» **Task statement**: All lines of the listing that contain "ratings" should be shown in full.

════════════════

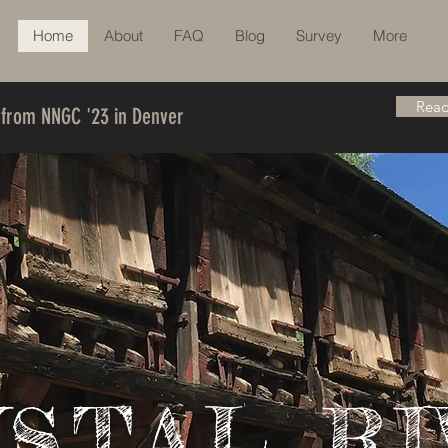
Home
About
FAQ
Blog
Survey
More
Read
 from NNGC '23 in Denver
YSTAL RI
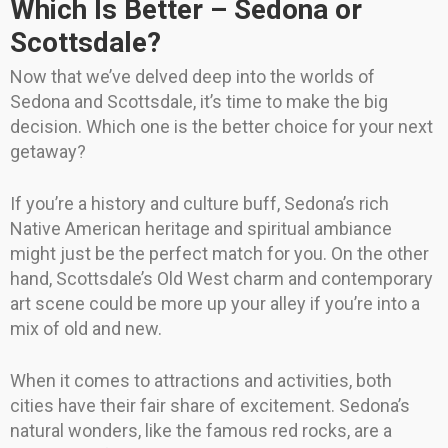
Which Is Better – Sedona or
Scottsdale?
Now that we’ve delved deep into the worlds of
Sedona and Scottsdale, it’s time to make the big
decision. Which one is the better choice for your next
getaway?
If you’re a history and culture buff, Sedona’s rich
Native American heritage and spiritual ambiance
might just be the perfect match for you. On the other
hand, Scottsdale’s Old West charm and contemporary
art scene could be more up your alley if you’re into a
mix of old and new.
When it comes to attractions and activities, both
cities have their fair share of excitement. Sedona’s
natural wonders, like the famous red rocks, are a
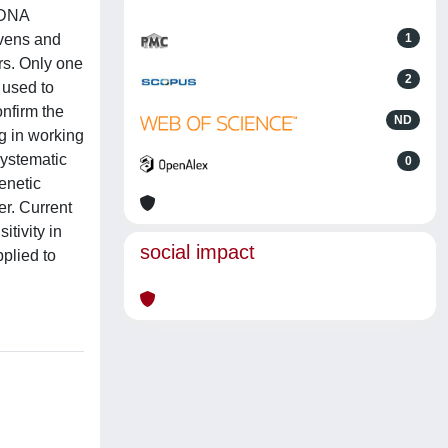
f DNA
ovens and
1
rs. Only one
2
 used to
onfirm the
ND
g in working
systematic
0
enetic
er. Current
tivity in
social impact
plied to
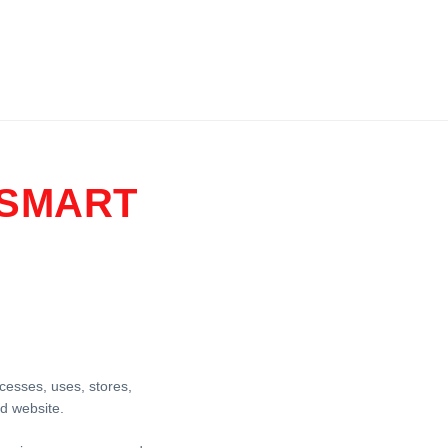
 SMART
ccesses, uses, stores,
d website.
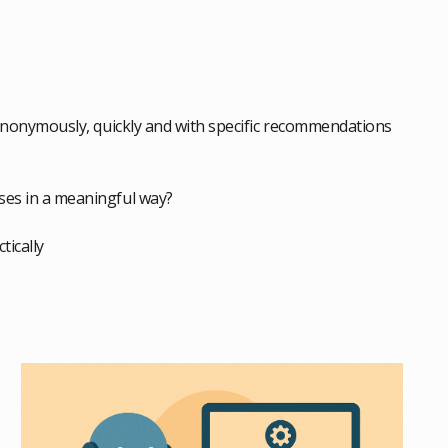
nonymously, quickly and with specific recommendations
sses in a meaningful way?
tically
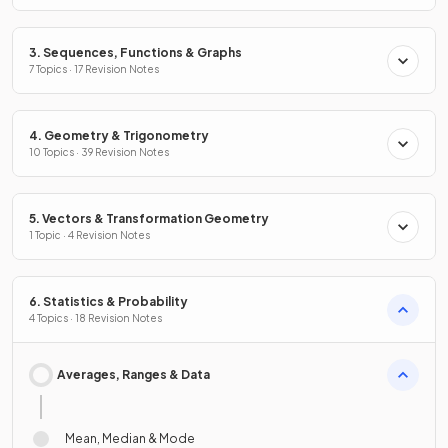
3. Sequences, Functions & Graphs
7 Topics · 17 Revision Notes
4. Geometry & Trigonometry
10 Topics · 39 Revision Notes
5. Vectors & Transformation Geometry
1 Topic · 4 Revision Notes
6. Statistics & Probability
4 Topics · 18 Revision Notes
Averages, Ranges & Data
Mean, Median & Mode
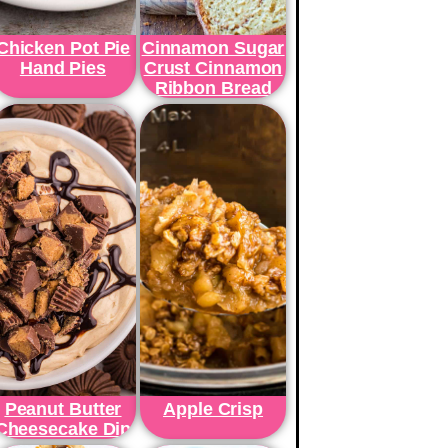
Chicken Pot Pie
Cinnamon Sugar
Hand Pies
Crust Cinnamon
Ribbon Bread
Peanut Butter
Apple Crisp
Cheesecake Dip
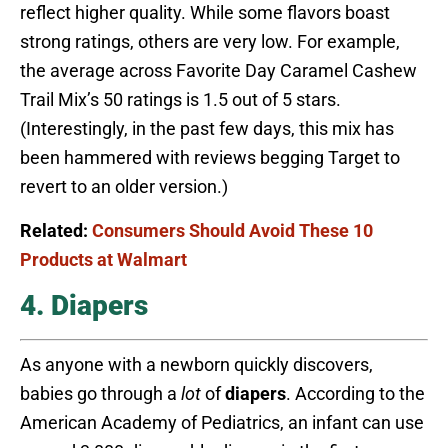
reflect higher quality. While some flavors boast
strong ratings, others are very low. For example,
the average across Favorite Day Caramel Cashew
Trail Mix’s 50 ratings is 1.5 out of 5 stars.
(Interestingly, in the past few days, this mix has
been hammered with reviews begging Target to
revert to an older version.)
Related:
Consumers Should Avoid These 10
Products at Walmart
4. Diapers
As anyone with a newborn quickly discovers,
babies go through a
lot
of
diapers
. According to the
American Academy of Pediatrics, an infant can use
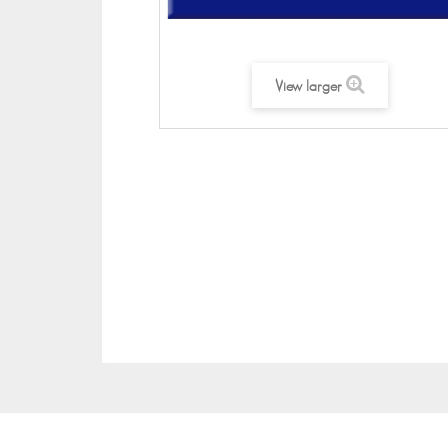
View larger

════════════════

» **Answer for the task**:
strong ratings, others are very low. For example,
Trail Mix’s 50 ratings is 1.5 out of 5 stars.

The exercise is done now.